In Testing

See how a company can benefit from Fred (see the article Fred super hero) (the source of eternal regret to your human resources department) when copywriting.

Now the home truth in all branding is that it should be adapted to its intended audience. For your copy, this means that you engage with them on their social and intellectual level.

All professional copywriters love weaving words, and they are always tempted to slip a few in that will push the boundaries of their audience’s understanding.

Verbosity, prolixity, and circumlocution are the trappings of pretentious, self-indulgent writers who are keener to impress you with their intellect than get the message over.

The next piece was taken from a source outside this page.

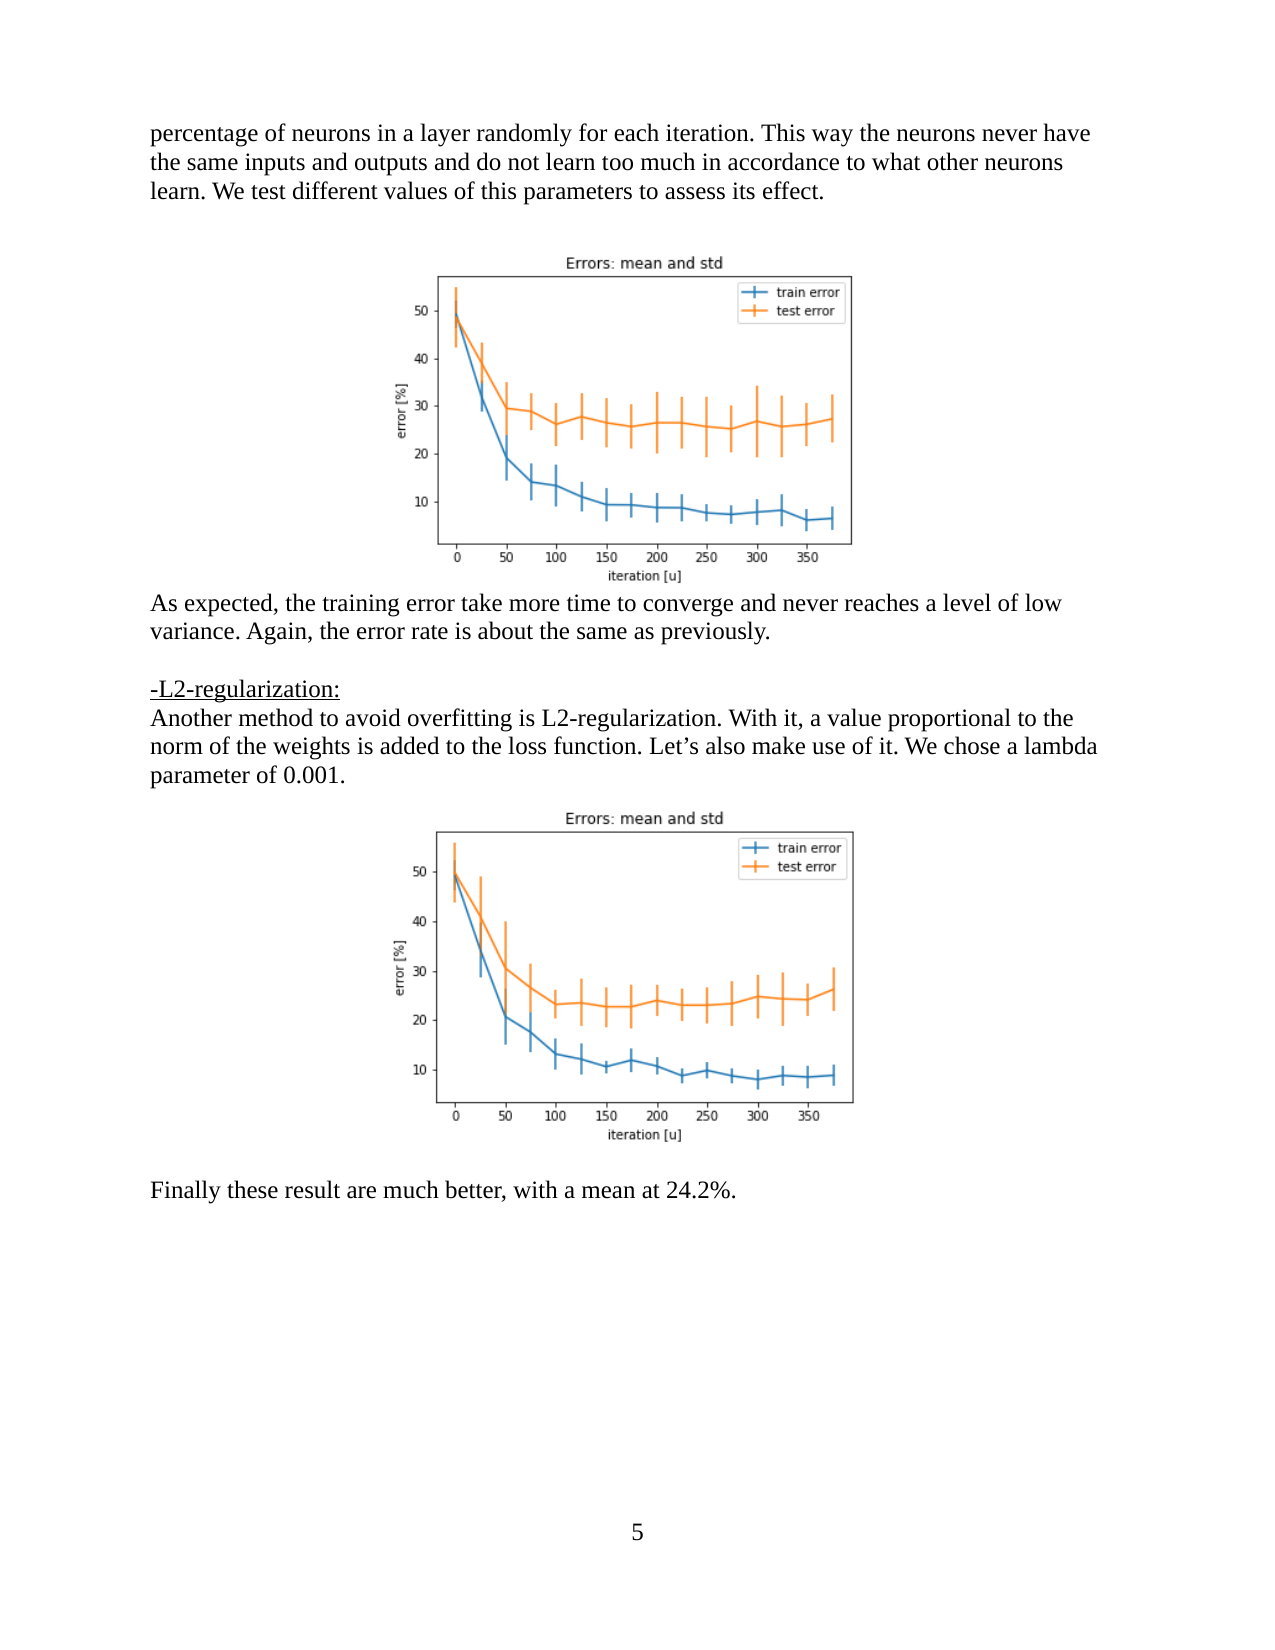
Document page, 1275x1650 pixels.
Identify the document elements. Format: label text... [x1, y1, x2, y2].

Fortunately, your company has within its ranks, the antidote to over-complex text: Fred.

This isn’t to say that Fred is representative of your intended audience, who may well be the most erudite illuminati on God’s earth, but he will be your backstop. He is your benchmark of utter stupidity; it is then your choice how far you waver from this.

As frustrating as it may be to indulge Fred, he will gauge whether your writing is truly effective.

There are five areas in which he will enlighten you with his dimness:

Language

If English is your mother tongue then that’s very useful for reading English, but you are in the minority. There are more people who read English as their second or third language. If your audience is international then go-easy on cultural references, English idiosyncrasies and colloquial locutions (these annoy Fred big-time).

Style

Whereas it wouldn’t generally be wise to imitate Fred’s delightful vernacular, a quick Fred reality-check will reveal that ‘Poetry is for poofs’. And for Fred, a poof is anyone who finished school, or writers that embellish their prose with a profusion of long unusual poetic words. Fred doesn’t buy stuff from poofs.

Simplicity

Short and simple sells. Even if the details are important, condense the text, cut to the chase and get the benefits up front. If your text snacking readers have their appetites whet, then they’ll digest the rest later on. Bore them and they’ll take their low attention spans elsewhere.

Understanding

Fred has his very own take on logic; he will confuse the subject in sentences with too many clauses. He has a knack of taking everything the wrong way, so avoid ambiguity at all costs. And as he also takes everything at face value, don’t bait him with sarcasm.

Pomposity

Fred’s pet peeve. If he has trouble understanding the word then you are not talking at him, but down to him. Fred is stupid but Fred has his pride too. You didn’t impress him: you lost his business.

 

Excellent copy is a cornerstone of your brand image and it should be perfectly adapted to your potential audience. Good, effective, witty, convincing copy has to be clever and impressive, and you will not win-over hearts and wallets with a stunted vocabulary.

 

However if you’re not clear Fred will, like, totally trash your la-dee-daa flamboyant linguistic curlicues.